_RECORDS SUPPLIED_.
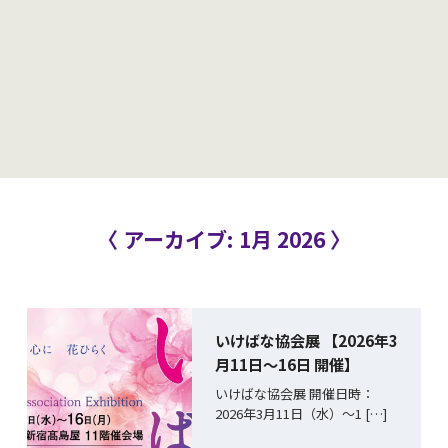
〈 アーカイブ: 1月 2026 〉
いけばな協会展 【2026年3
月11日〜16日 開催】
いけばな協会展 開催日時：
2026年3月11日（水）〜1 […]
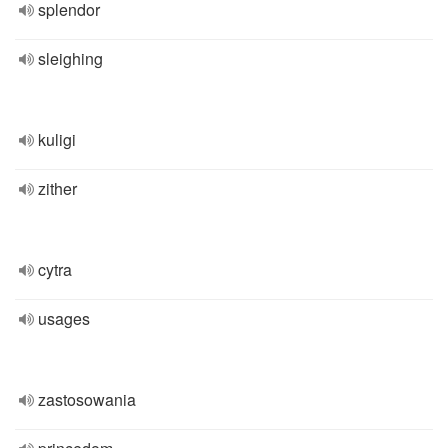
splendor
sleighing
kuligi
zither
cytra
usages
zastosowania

...

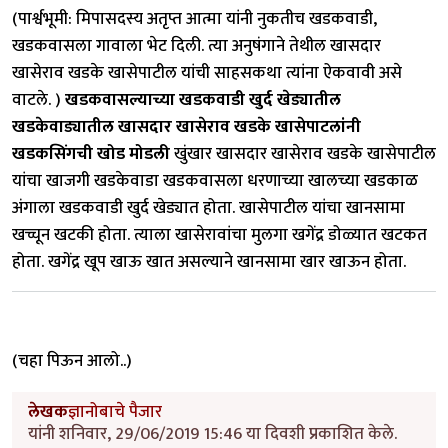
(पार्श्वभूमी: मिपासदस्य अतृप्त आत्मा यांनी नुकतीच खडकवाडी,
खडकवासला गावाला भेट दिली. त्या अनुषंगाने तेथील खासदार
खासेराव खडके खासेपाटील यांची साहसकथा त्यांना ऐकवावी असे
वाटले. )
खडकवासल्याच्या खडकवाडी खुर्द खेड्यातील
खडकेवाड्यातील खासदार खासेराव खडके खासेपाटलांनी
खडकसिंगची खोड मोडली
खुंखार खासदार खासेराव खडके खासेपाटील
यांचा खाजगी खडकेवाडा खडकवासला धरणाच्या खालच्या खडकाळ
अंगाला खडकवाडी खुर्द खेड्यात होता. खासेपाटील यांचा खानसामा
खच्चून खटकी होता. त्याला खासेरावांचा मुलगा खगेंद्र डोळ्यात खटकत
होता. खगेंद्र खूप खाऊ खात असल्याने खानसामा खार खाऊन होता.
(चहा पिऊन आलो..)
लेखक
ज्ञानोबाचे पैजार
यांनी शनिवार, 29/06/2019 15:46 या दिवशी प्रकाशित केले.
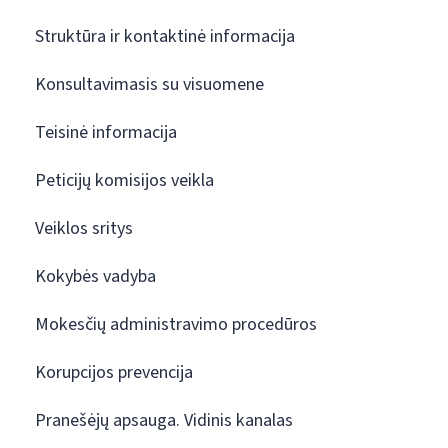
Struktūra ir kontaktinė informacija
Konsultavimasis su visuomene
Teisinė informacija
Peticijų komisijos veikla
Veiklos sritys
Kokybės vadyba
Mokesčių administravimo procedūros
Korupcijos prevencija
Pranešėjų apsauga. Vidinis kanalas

_TRY IT_. Rewrite the lines in the records above as a numbered list, from the line with "(पार्श्वभूमी: मिपासदस्य अतृप्त" up to and including the line with "अंगाला खडकवाडी खुर्द", leaving out any blank lines.

_RESULT OF THE EXERCISE_.
1. (पार्श्वभूमी: मिपासदस्य अतृप्त आत्मा यांनी नुकतीच खडकवाडी,
2. खडकवासला गावाला भेट दिली. त्या अनुषंगाने तेथील खासदार
3. खासेराव खडके खासेपाटील यांची साहसकथा त्यांना ऐकवावी असे
4. वाटले. )
5. खडकवासल्याच्या खडकवाडी खुर्द खेड्यातील
6. खडकेवाड्यातील खासदार खासेराव खडके खासेपाटलांनी
7. खडकसिंगची खोड मोडली
8. खुंखार खासदार खासेराव खडके खासेपाटील
9. यांचा खाजगी खडकेवाडा खडकवासला धरणाच्या खालच्या खडकाळ
10. अंगाला खडकवाडी खुर्द खेड्यात होता. खासेपाटील यांचा खानसामा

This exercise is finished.